Ve iki fahişe kadın kırala geldi, ve önünde durdular. Ve kadınlardan biri dedi: Aman efendim, ben ve bu kadın bir evde otururuz; ve evde onunla beraberken bir çocuk doğurdum. Ve vaki oldu ki, ben doğduktan sonra üçüncü gün bu kadın da doğurdu; ve biz beraberdik; evde yanımızda yabancı yoktu, ancak evde ikimiz vardık. Ve bu kadının çocuğu geceleyin ölmüş, çünkü üstüne yatmış. Ve gece yarısı kalkmış, ve cariyen uyurken oğlumu yanımdan almış, ve onu kendi koynuna koymuş, ve kendi ölmüş çocuğunu benim koynuma koymuş. Ve çocuğumu emzirmek için sabahlayın kalktığım zaman, işte, ölmüştü; fakat sabahlayın ona bakınca, işte, o benim doğurduğum oğlum değildi. Ve öteki kadın dedi: Hayır; fakat sağ olan benim oğlum ve ölen senin oğlun. Ve berikisi dedi: Hayır; fakat ölen senin oğlun, ve sağ olan benim oğlum. Kıralın önünde böyle diyorlardı.

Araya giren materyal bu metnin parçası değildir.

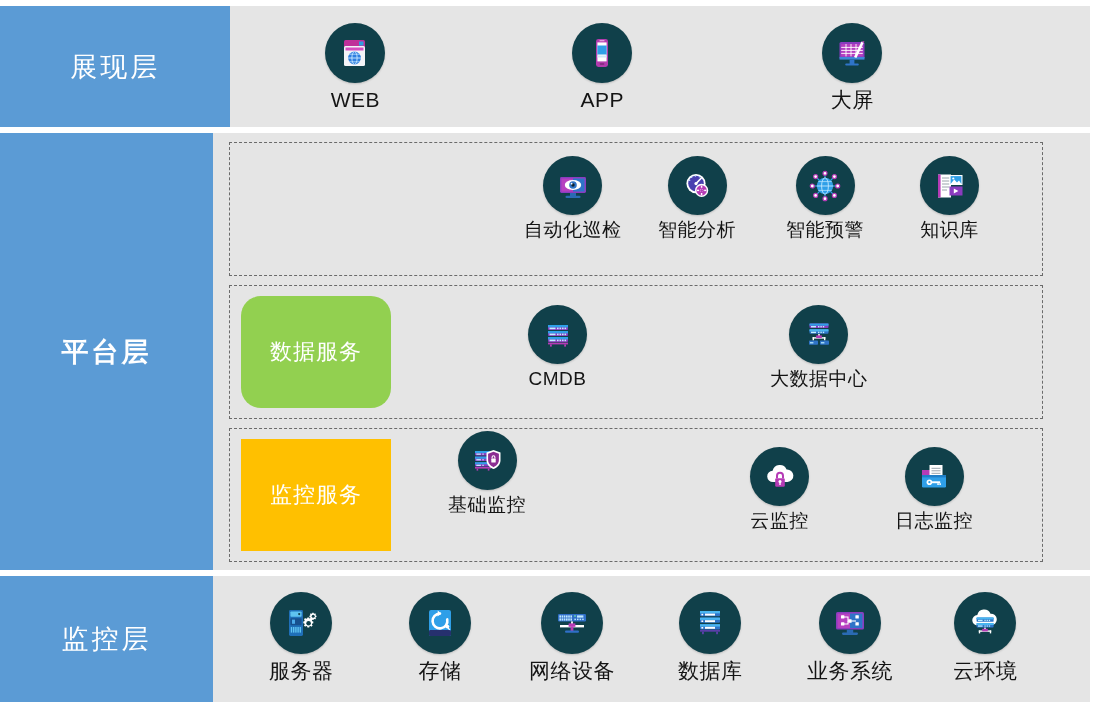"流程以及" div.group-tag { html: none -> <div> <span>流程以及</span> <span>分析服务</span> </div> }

Ve kıral dedi: Biri: Bu sağ olan benim oğlum, ve ölen senin oğlun, diyor; ve öteki: Hayır, fakat ölen senin oğlun, ve sağ olan benim oğlum, diyor. Ve kıral dedi: Bana bir kılıç getirin. Ve kıralın önüne bir kılıç getirdiler. Ve kıral dedi: Sağ olan çocuğu ikiye bölün, ve yarısını birine, ve yarısını ötekine verin. Ve çocuğu sağ olan kadın kırala söyledi — çünkü oğlu için yüreği yanıyordu — ve dedi: Aman efendim, sağ olan çocuğu ona verin, aman onu öldürmeyin. Fakat öteki dedi: Ne benim ne de senin olsun; ikiye bölün. O zaman kıral cevap verip dedi: Sağ olan çocuğu buna verin, ve sakın onu öldürmeyin; anası budur. Ve kıralın verdiği hükmü bütün İsrail işitti; ve kıraldan korktular; çünkü gördüler ki, hükmetmek için kendisinde Allah hikmeti var.